The Massachusetts Museum of Contemporary Art (Mass Moca) in North Adams is celebrating the tenth anniversary of its staggering 27,000 sq. ft exhibition, Sol LeWitt: a Wall Drawing Retrospective, by adding another decade to the long-term presentation.
Conceived between 1969 and 2007, the 105 drawings—across nearly an acre of wall space—took more than 60 artists and students six months to install. They will now be exhibited until 2043, thanks to the support of the artist’s family and studio, and in collaboration with the Yale University Art Gallery and the Williams College Museum of Art.

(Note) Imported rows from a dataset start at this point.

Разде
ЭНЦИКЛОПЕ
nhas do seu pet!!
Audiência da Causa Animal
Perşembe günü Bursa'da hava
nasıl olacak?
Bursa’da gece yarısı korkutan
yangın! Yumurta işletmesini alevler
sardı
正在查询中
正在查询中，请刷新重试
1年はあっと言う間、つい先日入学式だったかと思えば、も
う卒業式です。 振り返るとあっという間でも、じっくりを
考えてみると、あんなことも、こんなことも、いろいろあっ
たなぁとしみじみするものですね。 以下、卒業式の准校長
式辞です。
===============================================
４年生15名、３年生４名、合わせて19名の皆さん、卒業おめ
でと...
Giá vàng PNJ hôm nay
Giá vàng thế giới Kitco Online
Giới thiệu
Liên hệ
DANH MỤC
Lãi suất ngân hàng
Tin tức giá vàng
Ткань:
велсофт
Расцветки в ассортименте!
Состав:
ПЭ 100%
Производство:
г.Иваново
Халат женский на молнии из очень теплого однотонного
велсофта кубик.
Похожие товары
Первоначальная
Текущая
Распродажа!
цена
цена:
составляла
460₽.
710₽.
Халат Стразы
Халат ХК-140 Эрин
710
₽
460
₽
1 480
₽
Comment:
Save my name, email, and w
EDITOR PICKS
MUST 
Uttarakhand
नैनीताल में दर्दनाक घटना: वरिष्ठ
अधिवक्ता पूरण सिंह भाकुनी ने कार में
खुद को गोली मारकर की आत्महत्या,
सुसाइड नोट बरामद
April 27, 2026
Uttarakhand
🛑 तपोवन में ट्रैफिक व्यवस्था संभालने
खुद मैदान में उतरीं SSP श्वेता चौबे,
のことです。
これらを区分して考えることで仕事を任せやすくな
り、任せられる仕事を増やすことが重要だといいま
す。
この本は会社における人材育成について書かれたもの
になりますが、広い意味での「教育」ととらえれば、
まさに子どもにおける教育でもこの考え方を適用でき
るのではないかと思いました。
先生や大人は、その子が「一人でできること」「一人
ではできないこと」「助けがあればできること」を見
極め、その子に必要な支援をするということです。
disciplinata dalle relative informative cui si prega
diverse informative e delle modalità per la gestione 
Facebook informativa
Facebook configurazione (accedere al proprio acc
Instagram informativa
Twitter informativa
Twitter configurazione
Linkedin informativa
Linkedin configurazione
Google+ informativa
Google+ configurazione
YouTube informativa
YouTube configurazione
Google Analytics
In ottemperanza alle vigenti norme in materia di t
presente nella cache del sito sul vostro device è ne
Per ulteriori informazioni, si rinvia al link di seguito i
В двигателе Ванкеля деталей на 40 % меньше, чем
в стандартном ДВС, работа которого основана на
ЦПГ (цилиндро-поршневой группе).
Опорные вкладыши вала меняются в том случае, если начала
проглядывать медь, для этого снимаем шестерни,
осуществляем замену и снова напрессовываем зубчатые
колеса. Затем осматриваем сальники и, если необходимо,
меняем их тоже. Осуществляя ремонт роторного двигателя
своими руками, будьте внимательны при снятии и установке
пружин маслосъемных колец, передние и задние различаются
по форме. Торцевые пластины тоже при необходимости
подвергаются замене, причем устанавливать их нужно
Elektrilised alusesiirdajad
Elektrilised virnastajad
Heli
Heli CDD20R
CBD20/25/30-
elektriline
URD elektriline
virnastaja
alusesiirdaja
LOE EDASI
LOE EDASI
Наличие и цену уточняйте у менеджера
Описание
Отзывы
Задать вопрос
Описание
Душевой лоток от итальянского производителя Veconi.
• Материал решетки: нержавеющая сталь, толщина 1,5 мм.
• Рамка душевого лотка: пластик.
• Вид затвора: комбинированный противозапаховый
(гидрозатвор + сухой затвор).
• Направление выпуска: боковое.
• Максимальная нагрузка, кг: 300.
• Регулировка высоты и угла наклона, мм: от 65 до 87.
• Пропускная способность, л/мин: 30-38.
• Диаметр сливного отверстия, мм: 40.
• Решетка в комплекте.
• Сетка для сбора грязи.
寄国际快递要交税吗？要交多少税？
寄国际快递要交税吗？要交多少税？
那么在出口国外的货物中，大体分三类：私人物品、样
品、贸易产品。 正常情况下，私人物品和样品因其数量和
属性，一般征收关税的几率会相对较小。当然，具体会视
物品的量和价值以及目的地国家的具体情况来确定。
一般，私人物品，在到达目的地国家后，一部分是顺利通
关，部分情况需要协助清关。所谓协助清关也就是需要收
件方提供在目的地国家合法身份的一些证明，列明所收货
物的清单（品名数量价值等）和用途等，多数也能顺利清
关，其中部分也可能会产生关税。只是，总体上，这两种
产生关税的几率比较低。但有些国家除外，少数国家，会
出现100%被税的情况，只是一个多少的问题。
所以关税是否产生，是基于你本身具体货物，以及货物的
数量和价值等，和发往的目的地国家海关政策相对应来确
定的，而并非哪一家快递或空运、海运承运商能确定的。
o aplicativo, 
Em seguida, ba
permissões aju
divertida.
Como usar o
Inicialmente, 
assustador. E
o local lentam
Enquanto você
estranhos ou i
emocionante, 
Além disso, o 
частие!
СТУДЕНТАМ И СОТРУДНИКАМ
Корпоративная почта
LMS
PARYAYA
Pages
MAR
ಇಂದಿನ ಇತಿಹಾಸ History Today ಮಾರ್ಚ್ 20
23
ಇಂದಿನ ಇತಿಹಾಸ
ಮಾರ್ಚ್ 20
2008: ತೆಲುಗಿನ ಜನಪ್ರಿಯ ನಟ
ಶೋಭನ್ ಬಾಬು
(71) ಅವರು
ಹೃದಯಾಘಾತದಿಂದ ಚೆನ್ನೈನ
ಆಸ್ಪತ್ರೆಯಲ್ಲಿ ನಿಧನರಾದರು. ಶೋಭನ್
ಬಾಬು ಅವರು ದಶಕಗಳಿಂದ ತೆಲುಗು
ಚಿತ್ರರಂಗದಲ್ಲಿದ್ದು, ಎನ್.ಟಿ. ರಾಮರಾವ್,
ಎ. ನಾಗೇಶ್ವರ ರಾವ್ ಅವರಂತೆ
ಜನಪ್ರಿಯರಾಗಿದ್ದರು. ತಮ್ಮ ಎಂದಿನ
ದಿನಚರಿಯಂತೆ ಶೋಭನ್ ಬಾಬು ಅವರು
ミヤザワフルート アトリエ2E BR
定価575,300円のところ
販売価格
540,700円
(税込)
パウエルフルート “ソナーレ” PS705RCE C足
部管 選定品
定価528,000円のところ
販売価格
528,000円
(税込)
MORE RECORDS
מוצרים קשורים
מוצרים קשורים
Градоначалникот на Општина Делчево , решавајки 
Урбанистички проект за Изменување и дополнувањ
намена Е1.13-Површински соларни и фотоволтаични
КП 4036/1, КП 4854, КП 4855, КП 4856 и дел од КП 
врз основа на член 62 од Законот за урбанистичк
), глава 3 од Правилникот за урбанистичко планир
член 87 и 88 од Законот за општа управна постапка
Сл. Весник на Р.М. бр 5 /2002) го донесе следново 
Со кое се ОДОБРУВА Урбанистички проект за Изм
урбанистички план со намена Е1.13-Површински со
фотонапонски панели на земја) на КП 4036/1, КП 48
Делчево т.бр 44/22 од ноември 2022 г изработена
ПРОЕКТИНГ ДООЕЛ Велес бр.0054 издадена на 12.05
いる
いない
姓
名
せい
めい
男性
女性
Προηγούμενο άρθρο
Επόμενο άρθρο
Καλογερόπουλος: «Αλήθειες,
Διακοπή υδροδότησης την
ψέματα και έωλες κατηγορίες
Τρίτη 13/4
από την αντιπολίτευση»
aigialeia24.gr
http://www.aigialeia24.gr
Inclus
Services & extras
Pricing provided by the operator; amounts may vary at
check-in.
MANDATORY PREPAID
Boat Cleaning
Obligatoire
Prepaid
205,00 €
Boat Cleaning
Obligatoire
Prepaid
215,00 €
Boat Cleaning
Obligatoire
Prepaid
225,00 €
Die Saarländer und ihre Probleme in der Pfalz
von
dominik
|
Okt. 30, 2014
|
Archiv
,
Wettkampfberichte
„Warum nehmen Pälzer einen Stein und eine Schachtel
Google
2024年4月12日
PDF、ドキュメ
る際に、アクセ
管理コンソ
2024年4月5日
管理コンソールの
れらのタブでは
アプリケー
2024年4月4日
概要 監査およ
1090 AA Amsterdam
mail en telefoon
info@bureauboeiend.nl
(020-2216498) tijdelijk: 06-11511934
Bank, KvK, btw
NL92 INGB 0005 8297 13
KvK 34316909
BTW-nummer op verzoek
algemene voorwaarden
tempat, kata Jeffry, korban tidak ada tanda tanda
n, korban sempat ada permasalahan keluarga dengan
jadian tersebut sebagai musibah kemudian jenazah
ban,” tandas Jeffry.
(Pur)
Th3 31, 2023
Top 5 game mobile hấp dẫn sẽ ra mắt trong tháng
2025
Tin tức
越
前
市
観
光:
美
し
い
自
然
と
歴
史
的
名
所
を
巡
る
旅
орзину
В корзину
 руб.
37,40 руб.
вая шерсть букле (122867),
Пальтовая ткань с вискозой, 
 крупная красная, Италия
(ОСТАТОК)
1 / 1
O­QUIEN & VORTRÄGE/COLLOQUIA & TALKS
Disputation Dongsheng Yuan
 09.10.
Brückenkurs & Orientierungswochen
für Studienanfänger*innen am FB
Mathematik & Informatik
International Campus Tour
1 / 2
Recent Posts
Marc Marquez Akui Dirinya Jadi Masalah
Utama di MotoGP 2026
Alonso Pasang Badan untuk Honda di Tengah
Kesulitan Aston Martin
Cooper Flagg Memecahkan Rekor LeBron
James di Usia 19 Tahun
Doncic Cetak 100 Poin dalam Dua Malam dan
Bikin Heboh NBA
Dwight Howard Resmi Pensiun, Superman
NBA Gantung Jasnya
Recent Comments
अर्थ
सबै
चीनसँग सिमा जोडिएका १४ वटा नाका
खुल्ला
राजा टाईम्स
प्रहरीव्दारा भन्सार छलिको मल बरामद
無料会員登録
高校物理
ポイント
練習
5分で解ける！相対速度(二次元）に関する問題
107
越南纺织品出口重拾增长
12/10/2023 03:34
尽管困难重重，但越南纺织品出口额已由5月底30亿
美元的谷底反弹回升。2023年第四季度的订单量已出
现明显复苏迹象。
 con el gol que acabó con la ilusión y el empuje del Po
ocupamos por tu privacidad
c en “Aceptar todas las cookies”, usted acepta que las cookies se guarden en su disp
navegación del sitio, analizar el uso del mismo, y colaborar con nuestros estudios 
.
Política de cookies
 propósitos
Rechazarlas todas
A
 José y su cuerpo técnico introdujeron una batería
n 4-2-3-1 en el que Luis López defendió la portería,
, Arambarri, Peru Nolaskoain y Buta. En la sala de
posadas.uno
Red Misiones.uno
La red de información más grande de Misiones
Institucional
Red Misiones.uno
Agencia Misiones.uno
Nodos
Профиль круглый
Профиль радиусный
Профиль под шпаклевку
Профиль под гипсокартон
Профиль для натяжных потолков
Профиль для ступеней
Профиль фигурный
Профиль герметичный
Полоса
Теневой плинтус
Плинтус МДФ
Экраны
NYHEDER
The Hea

After ten years on view, the works “are still revealing themselves” and are “full of surprises”, says Joseph Thompson, the director of Mass Moca. For instance, he only recently realised on “probably my hundredth visit” that the drawings not only correspond to each other in a horizontal sequence, but also relate to the works directly above and below in the three-storey presentation, he says.
Mass Moca has planned a tenth anniversary celebration, LeWitt x 10, for this Saturday (17 November). It will include pop-up performances and gallery presentations by artists including Spencer Finch, Jeffrey Gibson and Barbara Takenaga, and a scholarly symposium.
Amid the dozens of performing arts events and multiple temporary exhibitions Mass Moca puts on each year, Thompson says that the LeWitt installations serve as “milestones that are sitting there, stately and noble”.